Clinical guidelines make it simple and efficient for physicians to make evidence-based treatment decisions for their patients. A common criticism of guidelines is that they narrowly focus on specific risk factors to determine who should and should not receive treatment. Researchers sought to determine if individualized guidelines based on patient characteristics (age, sex, blood pressure, cholesterol, family history, etc.) could achieve better outcomes and save costs compared to current guidelines. Researchers used the Seventh Report of the Joint National Committee on Prevention, Detection, Evaluation, and Treatment of High Blood Pressure (JNC 7) guidelines as a basis for comparison. According to the JNC 7 guidelines, patients should receive hypertensive treatment if their blood pressure exceeds 140/90 or 130 /80 if they have diabetes or chronic kidney disease. Using a computer model, patients were treated using either JNC 7 guidelines, individualized guidelines (treatment in decreasing order of expected benefit), or random care (treatment of persons selected at random). The researchers found that compared to random care, individualized guidelines could prevent the same number of myocardial infarctions (MIs) and strokes as JNC 7 guidelines at a cost that is 67% lower than using JNC 7 guidelines, or could prevent 43% more MIs and strokes for the same cost as treatment according to the JNC 7 guidelines. According to the author of an accompanying editorial, tailoring recommendations is not as easy as it sounds. Guidelines tailored for individuals will be more complex and more difficult to implement in practice. Experts are faced with a challenging opportunity to figure out how to create guidelines that are tailored for individual patients but are still easy to implement.

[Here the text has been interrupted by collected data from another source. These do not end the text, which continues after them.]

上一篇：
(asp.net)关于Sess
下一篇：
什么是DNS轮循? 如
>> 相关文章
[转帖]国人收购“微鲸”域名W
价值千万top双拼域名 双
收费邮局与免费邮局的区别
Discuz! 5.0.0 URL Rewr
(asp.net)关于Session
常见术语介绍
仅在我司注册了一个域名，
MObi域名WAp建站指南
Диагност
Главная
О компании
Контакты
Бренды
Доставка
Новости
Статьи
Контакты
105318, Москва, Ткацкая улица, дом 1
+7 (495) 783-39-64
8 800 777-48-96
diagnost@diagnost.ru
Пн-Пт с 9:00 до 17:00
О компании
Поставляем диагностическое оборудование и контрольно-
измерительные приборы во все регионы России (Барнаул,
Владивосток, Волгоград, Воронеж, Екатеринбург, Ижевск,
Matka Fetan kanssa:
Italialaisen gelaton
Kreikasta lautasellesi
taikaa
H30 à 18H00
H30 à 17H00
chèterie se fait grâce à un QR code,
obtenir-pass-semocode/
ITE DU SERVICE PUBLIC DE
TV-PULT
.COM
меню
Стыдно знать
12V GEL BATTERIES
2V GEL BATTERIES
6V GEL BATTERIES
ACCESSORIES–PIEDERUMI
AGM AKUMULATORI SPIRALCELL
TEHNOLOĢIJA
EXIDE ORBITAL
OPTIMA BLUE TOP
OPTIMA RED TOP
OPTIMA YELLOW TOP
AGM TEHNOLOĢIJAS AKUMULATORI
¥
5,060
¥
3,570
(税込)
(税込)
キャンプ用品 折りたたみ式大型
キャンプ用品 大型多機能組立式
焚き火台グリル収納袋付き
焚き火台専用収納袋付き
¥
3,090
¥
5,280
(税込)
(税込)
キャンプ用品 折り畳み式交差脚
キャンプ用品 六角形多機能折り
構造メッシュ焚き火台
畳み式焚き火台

Stereotactic body radiation therapy (SBRT) is a treatment technique that uses special equipment to position a patient and precisely deliver external radiation therapy to tumors in the body. SBRT is typically delivered in one to five treatments, with a very high radiation dose of 20 to 60 Gy. This type of radiation therapy can be preferred by patients because of the convenience of fewer sessions. Researchers reviewed 124 relevant published studies to develop a technical brief on the current state of SBRT for solid malignant tumors. They found several limitations in the available literature that raise concerns about the widespread use of SBRT. According to the authors, there is limited research comparing the safety and efficacy of SBRT to other forms of external-beam radiation therapy. In addition, the technique is used on various cancer types, but most of the published studies were for tumors located in the lung or thorax. There were fewer than 10 studies each for tumors of the pancreas, liver, colon, uterus, pelvis, sacrum, kidney, and prostate. While there were many studies for cancer, comparative studies are needed to provide convincing evidence that SBRT will have advantages over other radiation therapies in the clinical setting.